To quote the article in the Journal of the American Medical Association published January 20, 2015, “As the United States population has doubled since 1955, the number of inpatient psychiatric beds the United States has been cut by nearly 95 percent to just 45,000, a wholly inadequate equation when considering that there are currently 10 million U.S. resident with serious mental illness.

Continuing, the authors of the article, Dominic Sisti Ph.D., Andreas Segal MS, and Exekiel Emanuel MD Ph.D, wrote “For the past 60 years or more, social political and economic forces coalescent to ove severely mentally patients out of psychiatric hospitals.” They went on to say that the psychological civil rights movement propelled deinstitutionalization and resulted in “transinstitutionalization” which meant the severely mentally ill hit the ERs, jails and homeless shelters and streets around the country in huge numbers.  To further quote, “…most disturbingly, U.S. jails and prisons have become the nation’s largest mental health facilities. Half of all in mates have a mental illness or substance abuse disorder; 15 per cent of state inmates are diagnosed with a psychotic disorder.”

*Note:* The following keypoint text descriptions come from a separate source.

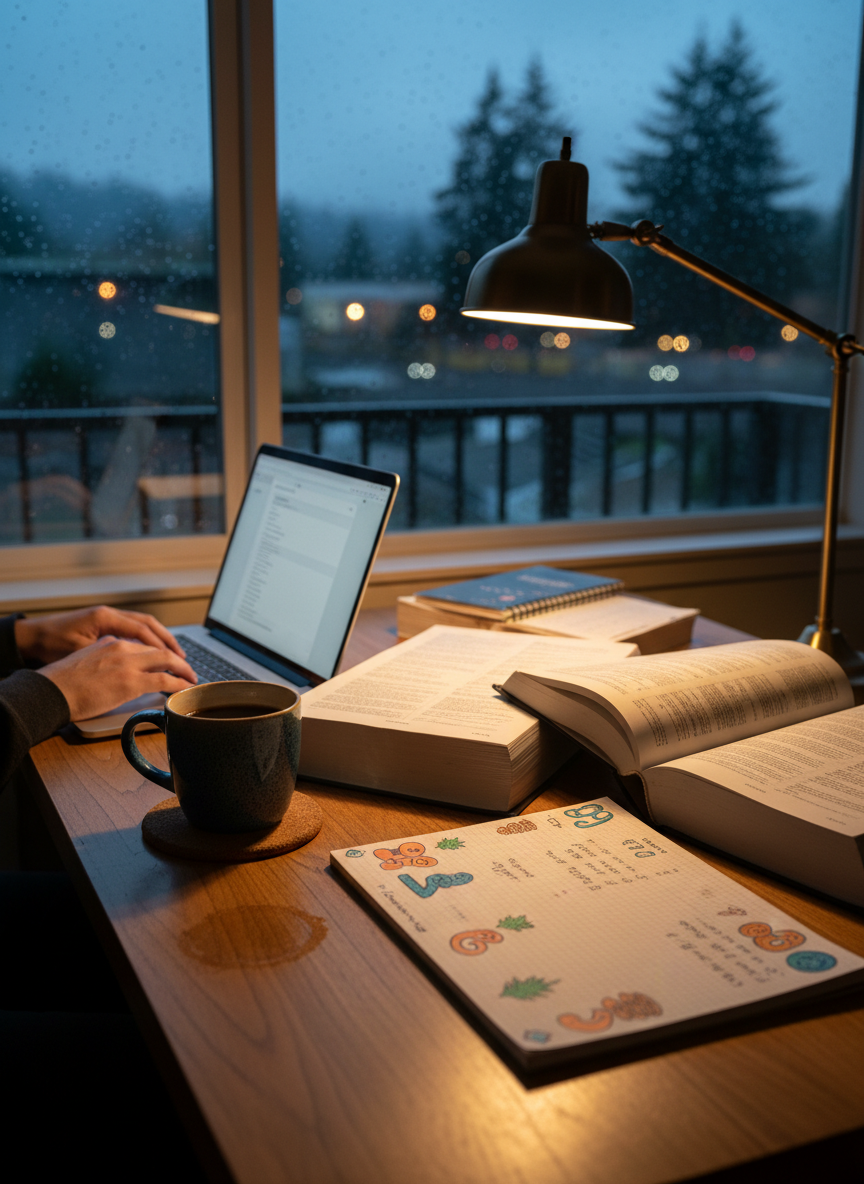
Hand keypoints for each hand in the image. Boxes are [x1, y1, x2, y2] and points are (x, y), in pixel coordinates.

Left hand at [14, 606, 185, 664]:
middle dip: (169, 642)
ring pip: (143, 625)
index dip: (164, 649)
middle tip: (184, 661)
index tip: (179, 664)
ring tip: (175, 656)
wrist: (32, 638)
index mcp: (106, 618)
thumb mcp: (82, 654)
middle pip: (149, 625)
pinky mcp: (103, 625)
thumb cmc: (51, 646)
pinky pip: (133, 629)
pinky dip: (147, 640)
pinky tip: (152, 653)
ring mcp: (107, 618)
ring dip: (160, 640)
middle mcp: (109, 614)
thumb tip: (139, 669)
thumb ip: (112, 659)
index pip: (144, 631)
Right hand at [38, 637, 197, 721]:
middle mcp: (122, 647)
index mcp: (110, 641)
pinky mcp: (131, 682)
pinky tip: (185, 688)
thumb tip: (114, 672)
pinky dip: (179, 683)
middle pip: (159, 649)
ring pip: (166, 661)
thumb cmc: (62, 683)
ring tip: (191, 678)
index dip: (159, 653)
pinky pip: (165, 681)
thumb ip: (103, 661)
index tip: (166, 661)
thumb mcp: (85, 662)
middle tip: (187, 669)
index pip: (142, 645)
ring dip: (183, 670)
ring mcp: (128, 664)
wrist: (50, 691)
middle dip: (177, 659)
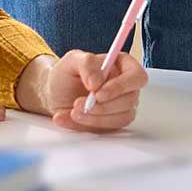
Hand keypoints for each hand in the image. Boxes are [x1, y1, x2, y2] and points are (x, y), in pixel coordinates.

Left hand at [18, 51, 147, 132]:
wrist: (54, 93)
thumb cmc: (67, 74)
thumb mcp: (72, 60)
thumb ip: (87, 64)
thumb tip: (97, 81)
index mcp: (123, 66)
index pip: (137, 77)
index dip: (121, 87)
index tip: (99, 93)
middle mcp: (125, 87)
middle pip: (130, 100)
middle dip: (103, 106)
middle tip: (79, 103)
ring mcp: (120, 107)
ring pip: (120, 118)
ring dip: (95, 118)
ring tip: (72, 111)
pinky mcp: (110, 123)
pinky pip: (106, 130)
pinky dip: (84, 126)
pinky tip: (67, 117)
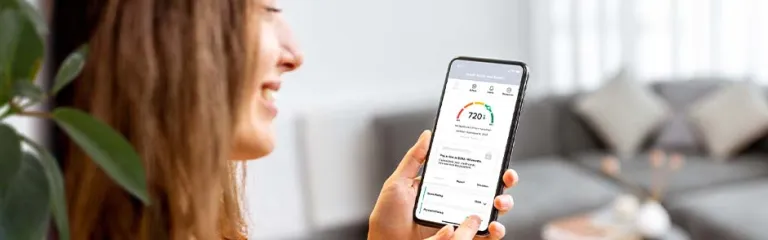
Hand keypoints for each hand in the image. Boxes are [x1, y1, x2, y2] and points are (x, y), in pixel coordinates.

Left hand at [369, 130, 519, 239]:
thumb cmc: (388, 217)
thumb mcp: (398, 183)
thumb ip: (413, 159)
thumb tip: (427, 135)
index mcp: (444, 186)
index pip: (471, 172)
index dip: (488, 164)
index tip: (497, 155)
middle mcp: (456, 202)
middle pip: (489, 189)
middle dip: (505, 182)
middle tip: (506, 177)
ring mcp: (461, 222)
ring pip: (493, 212)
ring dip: (504, 204)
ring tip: (499, 202)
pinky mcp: (463, 239)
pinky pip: (485, 236)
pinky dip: (495, 232)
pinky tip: (493, 226)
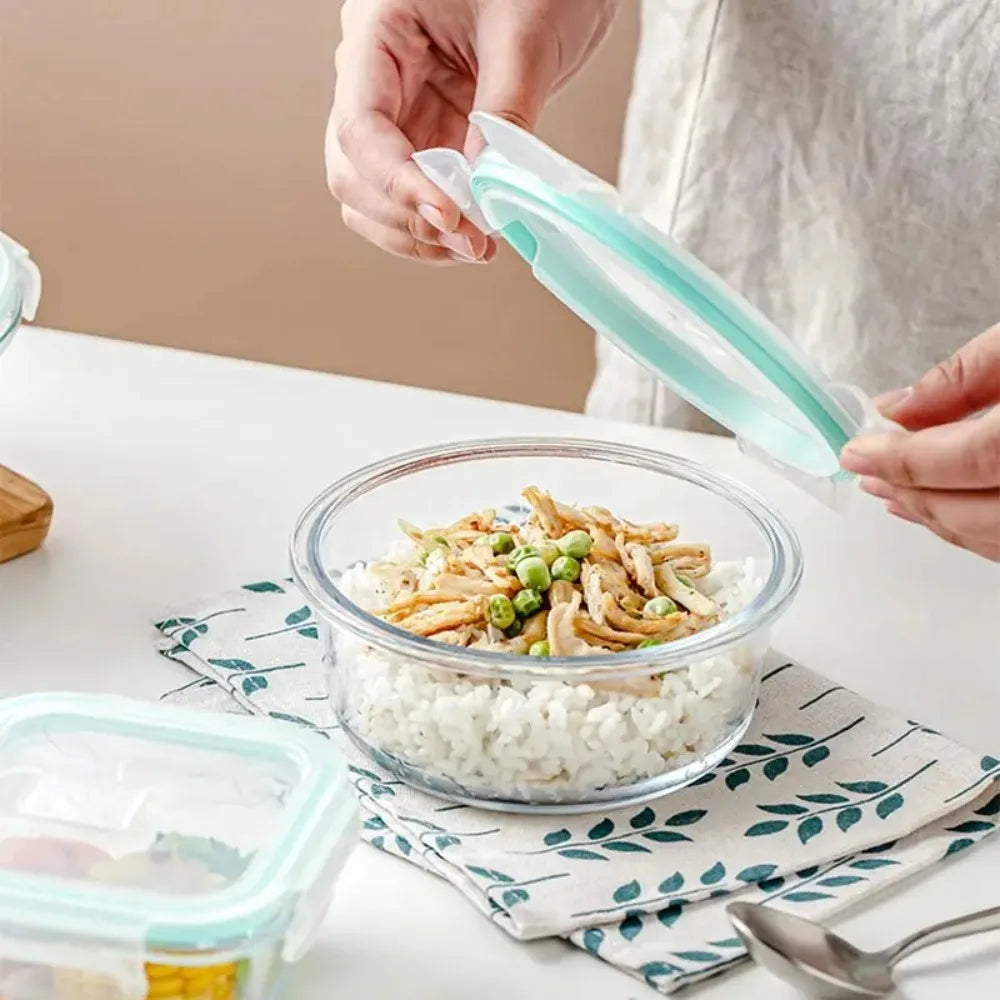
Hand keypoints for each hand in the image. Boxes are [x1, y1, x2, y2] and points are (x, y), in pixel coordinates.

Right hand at [327, 0, 617, 262]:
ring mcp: (400, 112)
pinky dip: (435, 227)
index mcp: (379, 32)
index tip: (449, 216)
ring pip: (372, 196)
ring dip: (415, 234)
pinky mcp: (429, 137)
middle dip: (404, 217)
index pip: (360, 127)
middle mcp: (375, 77)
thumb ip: (503, 114)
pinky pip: (412, 197)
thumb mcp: (526, 36)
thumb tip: (483, 191)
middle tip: (468, 241)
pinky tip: (472, 237)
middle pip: (352, 171)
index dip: (399, 183)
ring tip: (473, 247)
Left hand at [839, 324, 999, 559]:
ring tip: (890, 493)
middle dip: (910, 493)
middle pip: (971, 511)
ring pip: (989, 536)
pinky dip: (971, 529)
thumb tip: (896, 407)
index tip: (855, 453)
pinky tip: (940, 511)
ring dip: (935, 516)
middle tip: (865, 472)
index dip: (900, 460)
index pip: (964, 460)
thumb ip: (966, 375)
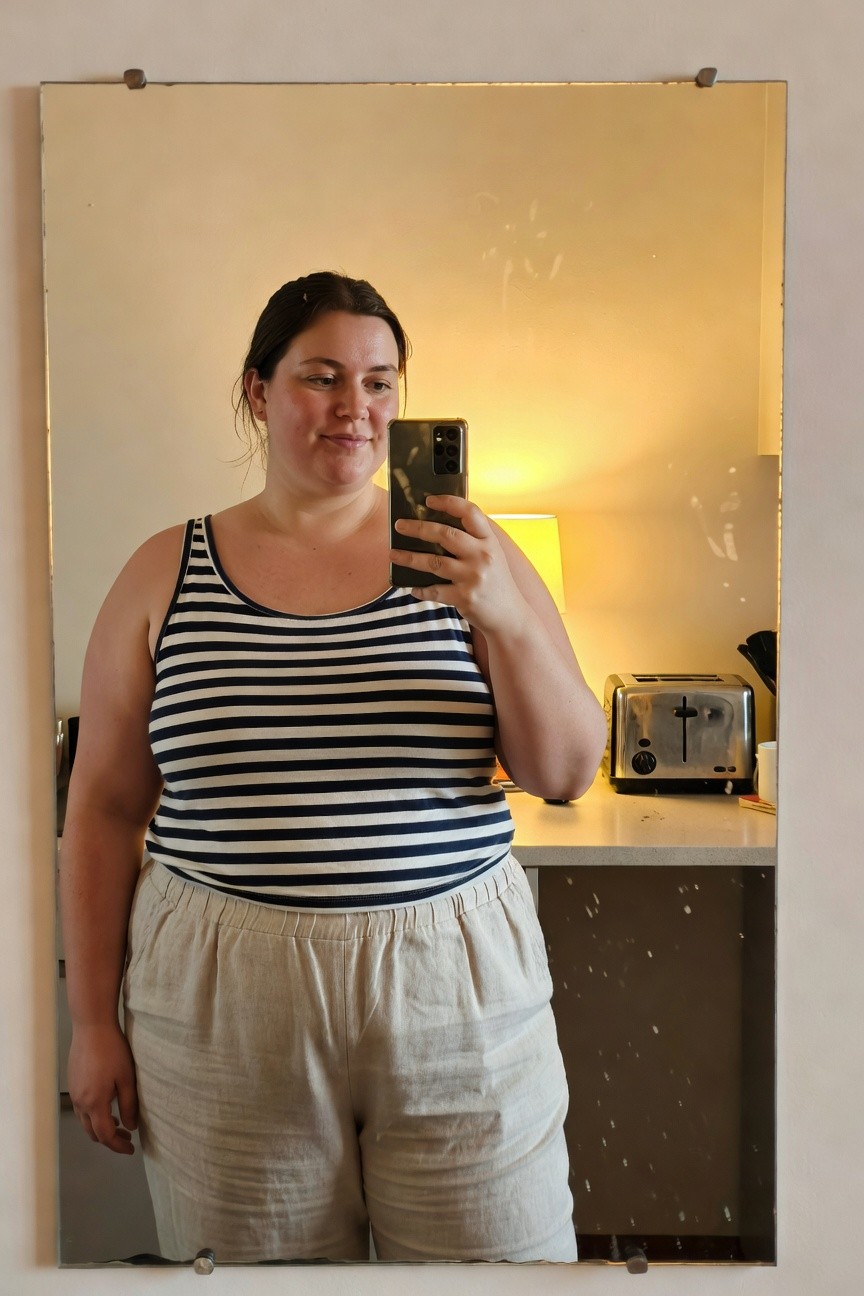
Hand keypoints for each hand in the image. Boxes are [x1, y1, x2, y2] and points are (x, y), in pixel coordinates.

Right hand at [67, 1023, 138, 1154]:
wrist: (92, 1028)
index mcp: (94, 1103)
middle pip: (92, 1132)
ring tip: (118, 1123)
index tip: (131, 1149)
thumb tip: (131, 1127)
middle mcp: (80, 1102)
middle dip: (109, 1139)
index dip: (118, 1146)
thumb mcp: (126, 1079)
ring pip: (85, 1121)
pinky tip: (106, 1105)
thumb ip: (129, 1105)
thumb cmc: (113, 1051)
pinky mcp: (72, 1083)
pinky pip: (81, 1109)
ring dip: (100, 1127)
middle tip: (127, 1136)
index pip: (105, 1135)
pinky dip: (93, 1115)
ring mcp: (73, 1093)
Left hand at [390, 495, 527, 636]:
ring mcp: (473, 577)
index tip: (429, 500)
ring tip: (393, 554)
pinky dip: (420, 589)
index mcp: (490, 541)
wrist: (511, 617)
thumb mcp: (493, 556)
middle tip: (399, 525)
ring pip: (433, 562)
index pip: (470, 512)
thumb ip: (473, 541)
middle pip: (445, 535)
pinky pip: (434, 591)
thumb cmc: (497, 583)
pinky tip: (411, 588)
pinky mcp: (464, 598)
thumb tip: (436, 528)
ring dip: (409, 558)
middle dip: (418, 528)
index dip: (448, 502)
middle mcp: (483, 556)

Instead, to quote the press release itself, “the authors suggest that a better option for the severely and chronically mentally ill, and the most ‘financially sensible and morally appropriate way forward includes a return to psychiatric asylum that are safe, modern and humane. They argue the term ‘asylum’ should be understood in its original sense–a place of safety, sanctuary and healing,” and I would add long term care, and long term rehabilitation to permit development of the current mantra ideal goal of “recovery.”